Saturday, September 24, 2005

Pentagon, Senate committee bicker over 9/11 probe


Pentagon, Senate committee bicker over 9/11 probe

WASHINGTON (Reuters) - The Pentagon and the Senate Judiciary Committee squabbled publicly on Friday about whether lawmakers could question five key witnesses in public about their claims the U.S. military identified four September 11 hijackers long before the 20001 attacks.

The Defense Department came under fire from Republican and Democratic lawmakers this week when it prohibited the same witnesses, including members of a secret military intelligence team code-named Able Danger, from appearing before the judiciary panel at a public hearing on Wednesday.

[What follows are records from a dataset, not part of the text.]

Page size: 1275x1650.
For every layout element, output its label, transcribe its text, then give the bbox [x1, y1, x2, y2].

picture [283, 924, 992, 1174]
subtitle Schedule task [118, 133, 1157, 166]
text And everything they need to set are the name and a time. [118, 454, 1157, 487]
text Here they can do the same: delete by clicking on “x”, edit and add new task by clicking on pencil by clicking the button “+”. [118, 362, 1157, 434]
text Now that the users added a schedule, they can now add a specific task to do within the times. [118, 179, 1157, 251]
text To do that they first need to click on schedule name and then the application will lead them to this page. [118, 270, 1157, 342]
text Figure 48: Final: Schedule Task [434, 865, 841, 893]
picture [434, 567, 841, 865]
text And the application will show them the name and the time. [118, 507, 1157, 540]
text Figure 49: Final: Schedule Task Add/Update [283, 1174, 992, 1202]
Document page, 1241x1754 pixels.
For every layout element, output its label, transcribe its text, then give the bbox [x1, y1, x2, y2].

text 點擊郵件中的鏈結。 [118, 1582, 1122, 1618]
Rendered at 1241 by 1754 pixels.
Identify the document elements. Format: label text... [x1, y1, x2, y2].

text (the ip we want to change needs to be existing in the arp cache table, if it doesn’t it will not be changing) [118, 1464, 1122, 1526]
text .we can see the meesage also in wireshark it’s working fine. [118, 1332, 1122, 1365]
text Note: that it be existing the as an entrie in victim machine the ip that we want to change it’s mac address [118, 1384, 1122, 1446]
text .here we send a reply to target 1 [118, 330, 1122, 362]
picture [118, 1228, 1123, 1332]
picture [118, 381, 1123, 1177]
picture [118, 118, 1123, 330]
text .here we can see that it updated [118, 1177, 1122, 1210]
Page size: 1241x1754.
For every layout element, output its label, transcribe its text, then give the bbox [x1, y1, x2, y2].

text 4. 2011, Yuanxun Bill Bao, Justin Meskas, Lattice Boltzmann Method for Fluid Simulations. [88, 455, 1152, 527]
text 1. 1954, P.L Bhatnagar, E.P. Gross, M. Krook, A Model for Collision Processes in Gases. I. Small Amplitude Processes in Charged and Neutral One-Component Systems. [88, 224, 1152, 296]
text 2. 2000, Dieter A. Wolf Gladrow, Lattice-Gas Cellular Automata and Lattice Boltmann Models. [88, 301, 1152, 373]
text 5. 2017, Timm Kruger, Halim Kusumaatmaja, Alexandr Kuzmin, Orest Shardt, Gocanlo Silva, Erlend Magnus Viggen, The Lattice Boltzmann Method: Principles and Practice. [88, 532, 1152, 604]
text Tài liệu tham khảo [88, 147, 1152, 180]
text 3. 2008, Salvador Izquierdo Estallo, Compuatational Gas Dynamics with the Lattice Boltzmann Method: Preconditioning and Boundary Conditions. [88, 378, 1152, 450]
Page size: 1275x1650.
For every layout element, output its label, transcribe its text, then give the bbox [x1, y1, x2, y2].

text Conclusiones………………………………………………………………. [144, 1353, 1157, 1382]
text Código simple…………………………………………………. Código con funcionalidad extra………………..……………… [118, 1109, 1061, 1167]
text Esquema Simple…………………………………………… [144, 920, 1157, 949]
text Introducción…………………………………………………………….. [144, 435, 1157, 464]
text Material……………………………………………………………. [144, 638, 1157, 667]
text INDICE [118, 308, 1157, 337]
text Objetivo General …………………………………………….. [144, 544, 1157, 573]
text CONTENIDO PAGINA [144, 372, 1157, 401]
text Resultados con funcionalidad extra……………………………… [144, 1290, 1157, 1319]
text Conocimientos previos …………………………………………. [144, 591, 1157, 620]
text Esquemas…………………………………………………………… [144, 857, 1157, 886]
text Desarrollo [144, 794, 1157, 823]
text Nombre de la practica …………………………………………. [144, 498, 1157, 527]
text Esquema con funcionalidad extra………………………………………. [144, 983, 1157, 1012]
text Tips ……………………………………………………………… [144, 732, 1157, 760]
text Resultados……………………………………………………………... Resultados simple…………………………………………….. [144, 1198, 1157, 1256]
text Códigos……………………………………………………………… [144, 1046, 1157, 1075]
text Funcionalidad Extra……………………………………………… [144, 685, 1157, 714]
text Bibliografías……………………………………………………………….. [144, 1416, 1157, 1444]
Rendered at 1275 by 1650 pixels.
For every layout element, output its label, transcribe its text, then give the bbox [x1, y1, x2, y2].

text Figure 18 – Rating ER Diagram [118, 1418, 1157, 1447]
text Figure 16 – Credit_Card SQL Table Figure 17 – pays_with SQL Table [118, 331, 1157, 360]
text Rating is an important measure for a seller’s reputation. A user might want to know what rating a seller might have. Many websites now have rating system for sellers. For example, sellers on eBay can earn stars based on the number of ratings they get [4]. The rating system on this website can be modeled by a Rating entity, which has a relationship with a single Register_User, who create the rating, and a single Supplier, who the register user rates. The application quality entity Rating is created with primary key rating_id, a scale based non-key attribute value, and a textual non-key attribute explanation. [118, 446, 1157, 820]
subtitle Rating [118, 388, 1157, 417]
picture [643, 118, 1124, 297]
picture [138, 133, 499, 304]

The panel's chairman, Republican Sen. Arlen Specter of Pennsylvania, said at Wednesday's hearing the Pentagon could be guilty of obstructing congressional proceedings. Other lawmakers accused the Defense Department of orchestrating a cover-up.

On Friday, the Senate committee announced the Pentagon had reversed its position and would allow the five witnesses to testify at a new public hearing scheduled for October 5.

The Pentagon denied anything had changed, despite behind-the-scenes negotiations to reach a solution agreeable to both sides.

"Our position has not changed," Defense spokesman Bryan Whitman told Reuters. "This is a classified program and there are still aspects of it that are not appropriate for an open hearing. And that's what we have told the committee."

Not so, responded William Reynolds, the judiciary committee's director of communications.

"The Pentagon has agreed to make five witnesses available. Although there was no talk at the time when they made that offer, the assumption was that it would be in an open committee hearing," Reynolds said in an interview.

"If the Pentagon has issues with that, they need to let us know," he added.

Able Danger, now defunct, was a small highly classified data-mining operation that used powerful computers to sift through reams of public data in search of intelligence clues on a variety of topics.

The five witnesses in question were all involved with Able Danger and contend the team identified September 11 ringleader Mohamed Atta and three other hijackers as members of an al Qaeda cell in early 2000 -- more than a year before the attacks.

A Pentagon review of the operation has turned up no documents to support the assertion.

But one prospective witness, Army Lt. Col. Anthony Shaffer, has said publicly that Able Danger members tried to pass the information about Atta along to the FBI three times in September 2000 but were forced by Pentagon lawyers to cancel the meetings.

Much of the information related to Able Danger was destroyed in 2000, according to a former Army officer who testified before Specter's panel on Wednesday.

Lawmakers from both parties have suggested the Pentagon is trying to prevent the witnesses from testifying for fear that they could confirm that data which might have prevented the attacks on New York and Washington was known to the federal government long before September 11, 2001.